Conditional probabilities and expectations

Conditional Probabilities and Expectations

Prediction problems can be divided into categorical and continuous outcomes. However, many of the algorithms can be applied to both due to the connection between conditional probabilities and conditional expectations.

For categorical data, for example binary outcomes, if we know the probability of $Y$ being any of the possible outcomes $k$ given a set of predictors $X=(X_1,\dots,X_p)^\top$ ,

$f_k(x) = \mbox{Pr}(Y=k \mid X=x)$

we can optimize our predictions. Specifically, for any $x$ we predict the $k$ that has the largest probability $f_k(x)$ .

To simplify the exposition below, we will consider the case of binary data. You can think of the probability $\mbox{Pr}(Y=1 \mid X=x)$ as the proportion of 1s in the stratum of the population for which $X=x$ . Given that the expectation is the average of all $Y$ values, in this case the expectation is equivalent to the probability: $f(x) \equiv \mbox{E}(Y \mid X=x)=\mbox{Pr}(Y=1 \mid X=x)$ . We therefore use only the expectation in the descriptions below as it is more general.

In general, the expected value has an attractive mathematical property and it is that minimized the expected distance between the predictor $\hat{Y}$ and $Y$ :

$\mbox{E}\{ (\hat{Y} - Y)^2 \mid X=x \}$

Regression in the context of prediction

We use the son and father height example to illustrate how regression can be interpreted as a machine learning technique. In our example, we are trying to predict the son’s height $Y$ based on the father’s $X$ . Here we have only one predictor. Now if we were asked to predict the height of a randomly selected son, we would go with the average height:

library(rafalib)
mypar(1,1)
library(UsingR)
data("father.son")
x=round(father.son$fheight) ##round to nearest inch
y=round(father.son$sheight)
hist(y,breaks=seq(min(y),max(y)))
abline(v=mean(y),col="red",lwd=2)

Histogram of son heights.

In this case, we can also approximate the distribution of $Y$ as normal, which implies the mean maximizes the probability density.

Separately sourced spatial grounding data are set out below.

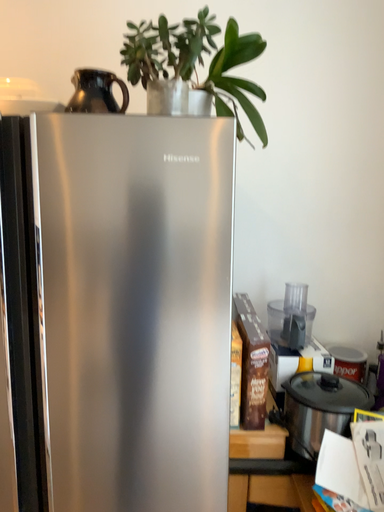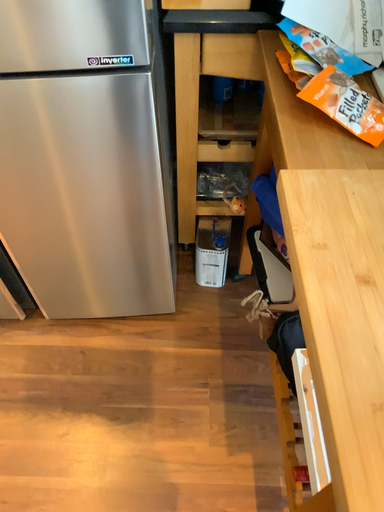
Question: Which way did the camera rotate in the video?

Choices:
 (A) rotated upward
 (B) rotated downward

Answer: (B)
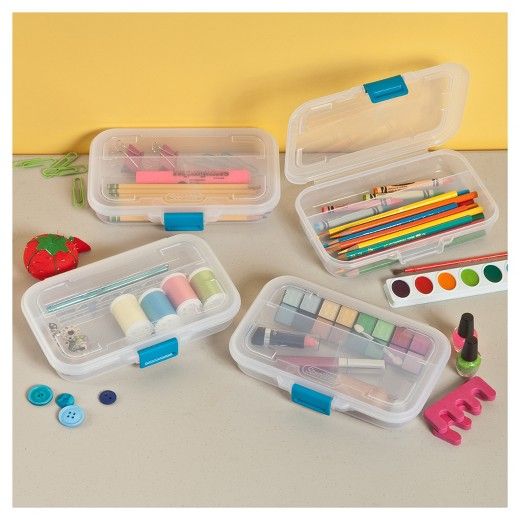
Identify the location of crayon. (406, 183), (398, 192), (359, 202), (333, 216).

Let’s imagine that we are given more information. We are told that the father of this randomly selected son has a height of 71 inches (1.25 SDs taller than the average). What is our prediction now?

mypar(1,2)
plot(x,y,xlab="Father's height in inches",ylab="Son's height in inches",main=paste("correlation =",signif(cor(x,y),2)))
abline(v=c(-0.35,0.35)+71,col="red")
hist(y[x==71],xlab="Heights",nc=8,main="",xlim=range(y))

Son versus father height (left) with the red lines denoting the stratum defined by conditioning on fathers being 71 inches tall. Conditional distribution: son height distribution of stratum defined by 71 inch fathers.

The best guess is still the expectation, but our strata has changed from all the data, to only the $Y$ with $X=71$ . So we can stratify and take the average, which is the conditional expectation. Our prediction for any $x$ is therefore:

$f(x) = E(Y \mid X=x)$

It turns out that because this data is approximated by a bivariate normal distribution, using calculus, we can show that:

$f(x) = \mu_Y + \rho \frac{\sigma_Y}{\sigma_X} (X-\mu_X)$

and if we estimate these five parameters from the sample, we get the regression line:

mypar(1,2)
plot(x,y,xlab="Father's height in inches",ylab="Son's height in inches",main=paste("correlation =",signif(cor(x,y),2)))
abline(v=c(-0.35,0.35)+71,col="red")

fit <- lm(y~x)
abline(fit,col=1)

hist(y[x==71],xlab="Heights",nc=8,main="",xlim=range(y))
abline(v = fit$coef[1] + fit$coef[2]*71, col=1)

Son versus father height showing predicted heights based on regression line (left). Conditional distribution with vertical line representing regression prediction.

In this particular case, the regression line provides an optimal prediction function for $Y$ . But this is not generally true because, in the typical machine learning problems, the optimal $f(x)$ is rarely a simple line.